» **WORK TASK**
With images removed, return the whole listing exactly as written.

» **DATA PROVIDED**
+++

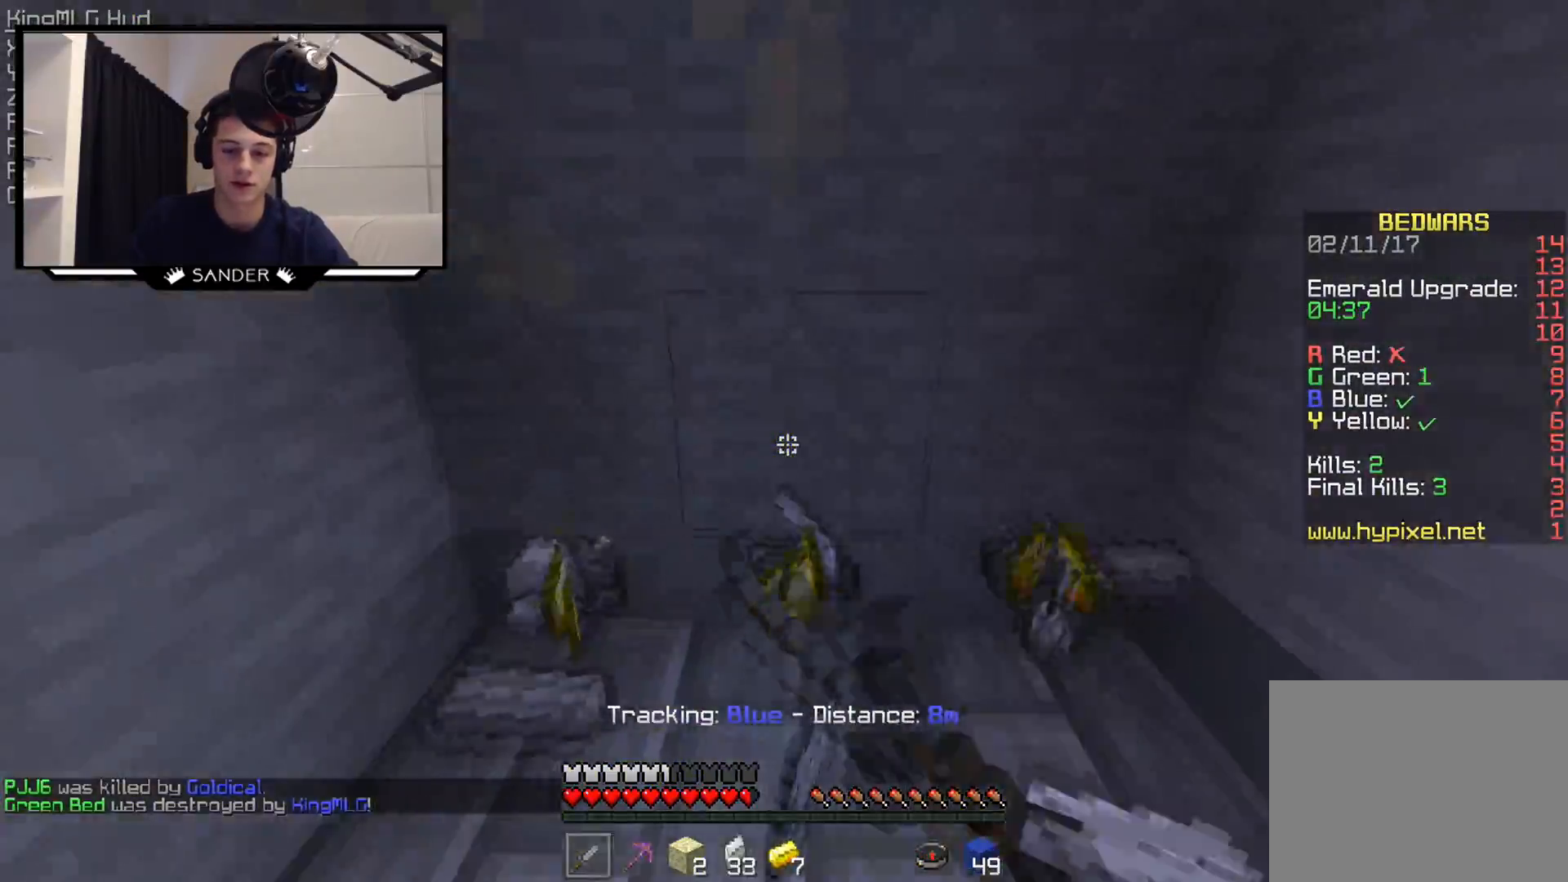
{"keys": ["a", "w"], "mouse": ["left"], "events": [[100, "mouse_left", "down"], [150, "d", "down"], [200, "mouse_left", "up"], [250, "mouse_left", "down"], [400, "a", "down"], [400, "d", "up"]]}
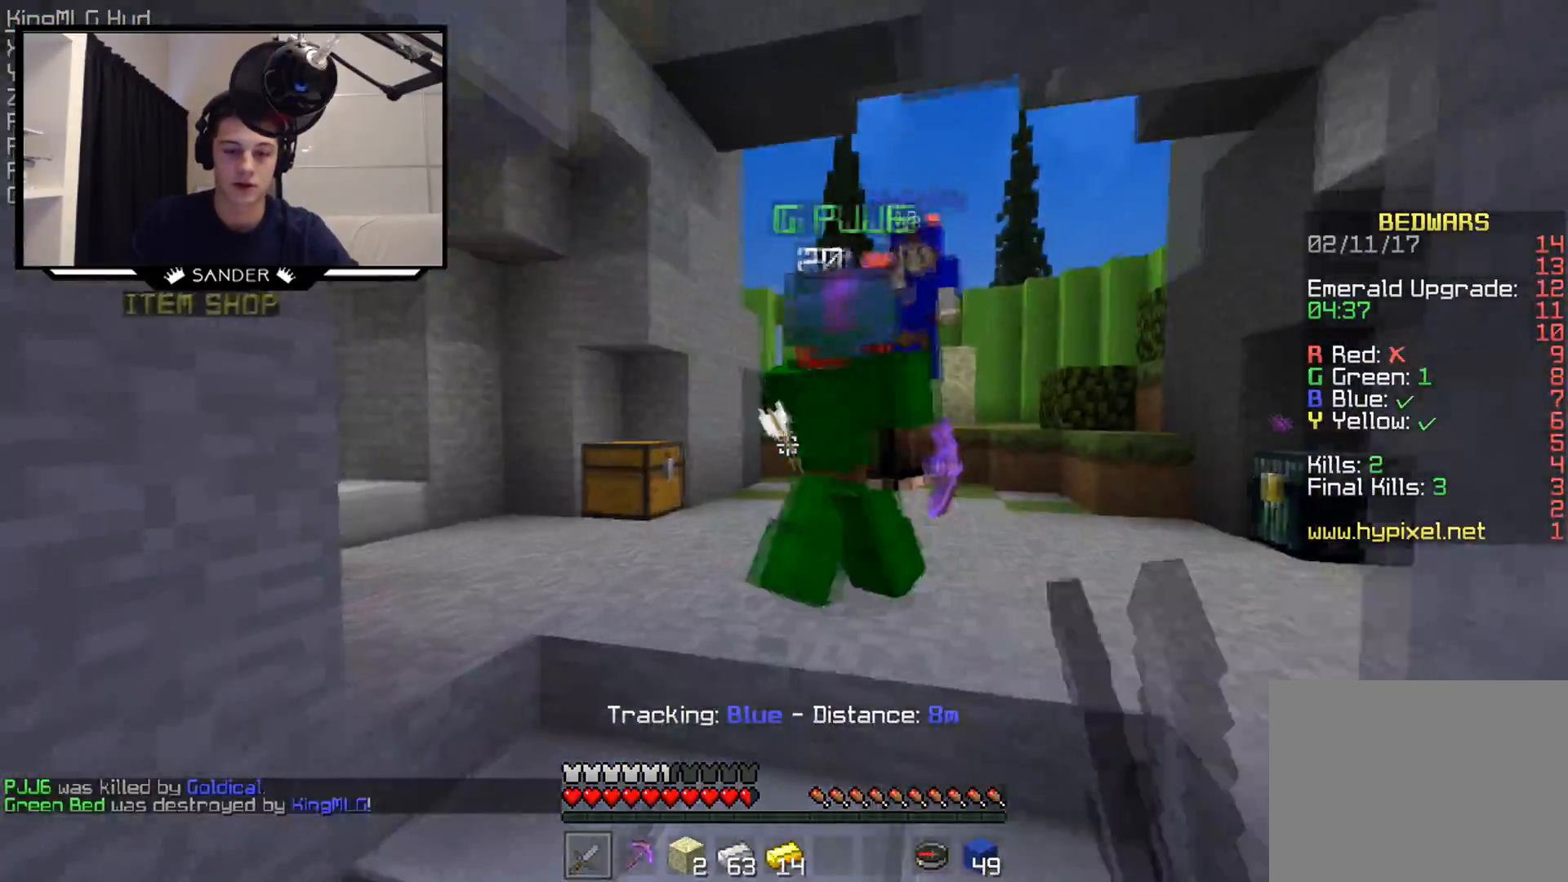
{"keys": ["w"], "mouse": ["left", "right"], "events": [[150, "a", "up"], [150, "mouse_right", "down"], [200, "mouse_left", "up"], [200, "mouse_right", "up"], [300, "mouse_left", "down"], [300, "mouse_right", "down"], [400, "mouse_left", "up"], [400, "mouse_right", "up"], [450, "mouse_left", "down"], [450, "mouse_right", "down"]]}
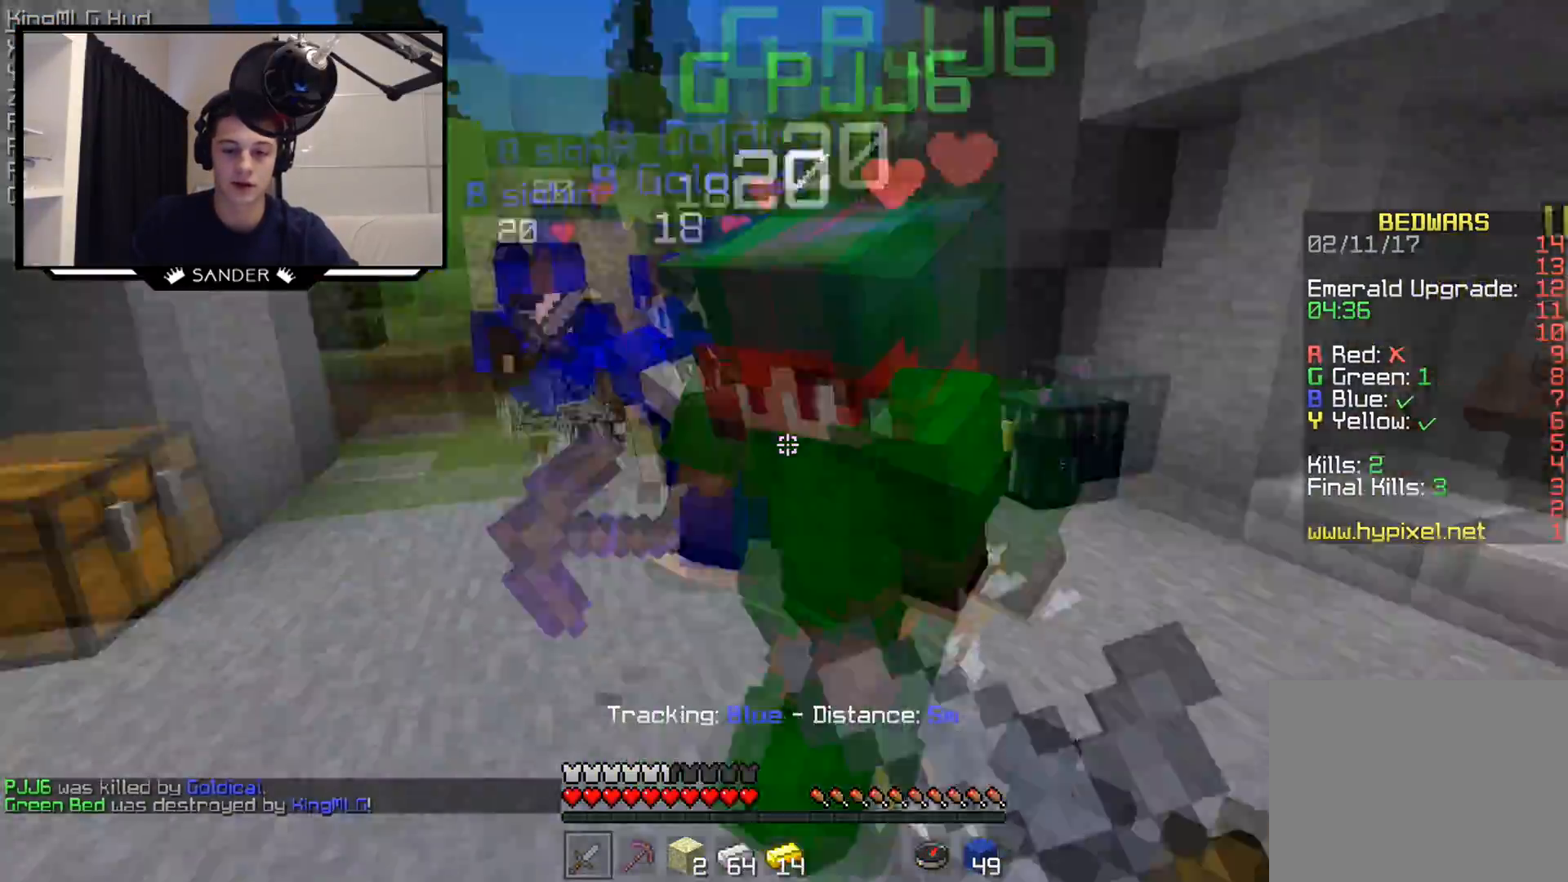
{"keys": ["w"], "mouse": ["left", "right"], "events": [[33, "a", "down"], [50, "mouse_right", "up"], [100, "mouse_left", "up"], [100, "w", "up"], [150, "mouse_left", "down"], [150, "mouse_right", "down"], [250, "mouse_left", "up"], [250, "mouse_right", "up"], [300, "mouse_left", "down"], [300, "w", "down"], [350, "mouse_right", "down"], [400, "a", "up"], [400, "mouse_left", "up"], [400, "mouse_right", "up"], [450, "mouse_left", "down"], [500, "mouse_right", "down"]]}
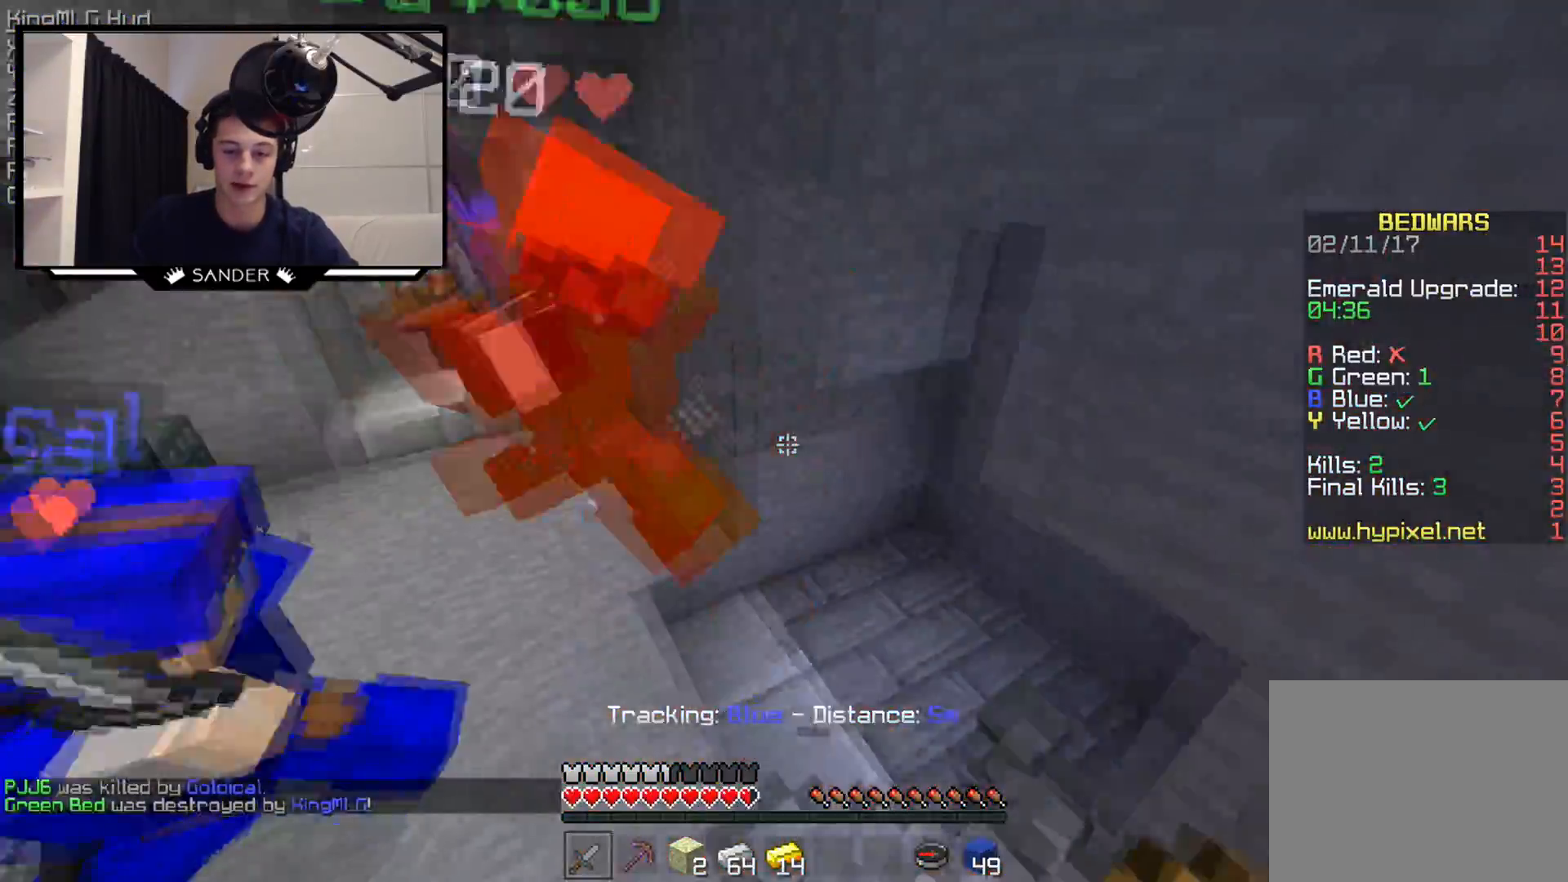
{"keys": ["w"], "mouse": [], "events": [[50, "mouse_right", "up"], [100, "mouse_left", "up"], [150, "mouse_left", "down"], [150, "mouse_right", "down"], [200, "mouse_left", "up"], [200, "mouse_right", "up"], [300, "mouse_left", "down"], [300, "mouse_right", "down"], [400, "mouse_left", "up"], [400, "mouse_right", "up"]]}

+++

» **EXERCISE SOLUTION**
{"keys": ["a", "w"], "mouse": ["left"], "events": [[100, "mouse_left", "down"], [150, "d", "down"], [200, "mouse_left", "up"], [250, "mouse_left", "down"], [400, "a", "down"], [400, "d", "up"]]}
{"keys": ["w"], "mouse": ["left", "right"], "events": [[150, "a", "up"], [150, "mouse_right", "down"], [200, "mouse_left", "up"], [200, "mouse_right", "up"], [300, "mouse_left", "down"], [300, "mouse_right", "down"], [400, "mouse_left", "up"], [400, "mouse_right", "up"], [450, "mouse_left", "down"], [450, "mouse_right", "down"]]}
{"keys": ["w"], "mouse": ["left", "right"], "events": [[33, "a", "down"], [50, "mouse_right", "up"], [100, "mouse_left", "up"], [100, "w", "up"], [150, "mouse_left", "down"], [150, "mouse_right", "down"], [250, "mouse_left", "up"], [250, "mouse_right", "up"], [300, "mouse_left", "down"], [300, "w", "down"], [350, "mouse_right", "down"], [400, "a", "up"], [400, "mouse_left", "up"], [400, "mouse_right", "up"], [450, "mouse_left", "down"], [500, "mouse_right", "down"]]}
{"keys": ["w"], "mouse": [], "events": [[50, "mouse_right", "up"], [100, "mouse_left", "up"], [150, "mouse_left", "down"], [150, "mouse_right", "down"], [200, "mouse_left", "up"], [200, "mouse_right", "up"], [300, "mouse_left", "down"], [300, "mouse_right", "down"], [400, "mouse_left", "up"], [400, "mouse_right", "up"]]}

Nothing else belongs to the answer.